Fue una celebración sencilla, en la que estuvo acompañado por los cuatro sacerdotes que le han respaldado en su labor pastoral ('Neyo', Ángel Fernández Llano, Antonio Ruiz y Enrique Molina) y que se aplicó por todos los difuntos de la parroquia. Ello no impidió la presencia de dos coros, de Amigos de Sabugo y del Conservatorio, dirigidos por las hermanas Elena e Isabel Baigorri, respectivamente, y la presencia de José María Martínez, 'Chema', en el órgano del templo.

En su homilía, José Antonio González Montoto expresó su gratitud por la vivencia de la fe, desde su familia a sus compañeros sacerdotes, incluso recordó a don Porfirio, el párroco de Pillarno que, cuando tenía diecinueve años, le preguntó por su posible vocación sacerdotal. «Naturalmente, dije que no», recordó. Pero también pidió perdón por sus fallos y las veces en las «que no estuve a la altura de la misión encomendada». También ánimo a los fieles a seguir «adelante» con plena confianza en Dios.

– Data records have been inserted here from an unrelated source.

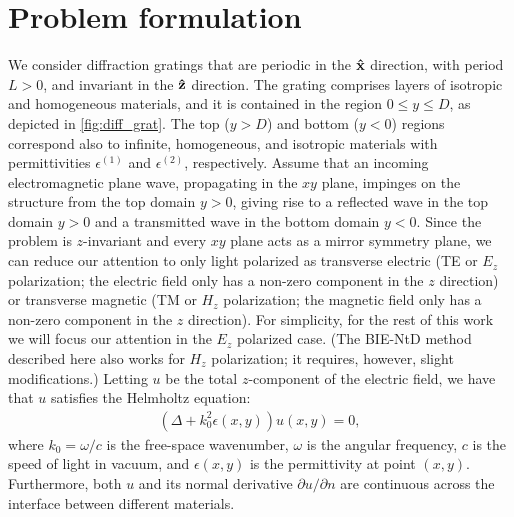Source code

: \documentclass[reprint,amsmath,amssymb,
 aps]{revtex4-2}
\newcommand{\bh}[1]{\bold{\hat{#1}}}
\begin{document}
\section{Problem formulation}\label{sec:problem_form}
We consider diffraction gratings that are periodic in the $\bh{x}$ direction, with period $L > 0$, and invariant in the $\bh{z}$ direction. The grating comprises layers of isotropic and homogeneous materials, and it is contained in the region $0 \leq y \leq D$, as depicted in \cref{fig:diff_grat}. The top ($y > D$) and bottom ($y < 0$) regions correspond also to infinite, homogeneous, and isotropic materials with permittivities $\epsilon^{(1)}$ and $\epsilon^{(2)}$, respectively. Assume that an incoming electromagnetic plane wave, propagating in the $xy$ plane, impinges on the structure from the top domain $y > 0$, giving rise to a reflected wave in the top domain $y > 0$ and a transmitted wave in the bottom domain $y < 0$. Since the problem is $z$-invariant and every $xy$ plane acts as a mirror symmetry plane, we can reduce our attention to only light polarized as transverse electric (TE or $E_z$ polarization; the electric field only has a non-zero component in the $z$ direction) or transverse magnetic (TM or $H_z$ polarization; the magnetic field only has a non-zero component in the $z$ direction). For simplicity, for the rest of this work we will focus our attention in the $E_z$ polarized case. (The BIE-NtD method described here also works for $H_z$ polarization; it requires, however, slight modifications.) Letting $u$ be the total $z$-component of the electric field, we have that $u$ satisfies the Helmholtz equation:
\begin{eqnarray}
(\Delta + k_0^2\epsilon(x,y))u(x,y) = 0,
\end{eqnarray}
where $k_0 = \omega/c$ is the free-space wavenumber, $\omega$ is the angular frequency, $c$ is the speed of light in vacuum, and $\epsilon(x,y)$ is the permittivity at point $(x,y)$. Furthermore, both $u$ and its normal derivative $\partial u/\partial n$ are continuous across the interface between different materials. 
\end{document}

Pero tal como subrayó el propio Montoto, no se trataba de una despedida, sino un hasta luego con fecha para el reencuentro. Será el 17 de junio de 2018 , cuando la misa de una celebre las bodas de oro sacerdotales que Montoto habrá cumplido dos días antes. No fue el único regalo con el que ayer se fue de Montoto. La parroquia le entregó un cuadro de cristal con el templo parroquial y la expresión de agradecimiento de la comunidad. También le regalaron un ordenador portátil para atender las necesidades derivadas de sus nuevas responsabilidades.

Por su parte, Montoto regaló un recordatorio con la Virgen de Covadonga y la petición a los fieles de que rezasen por él «para ser fiel al encargo recibido». Además, la colecta de la misa se destinará a la Casa Sacerdotal.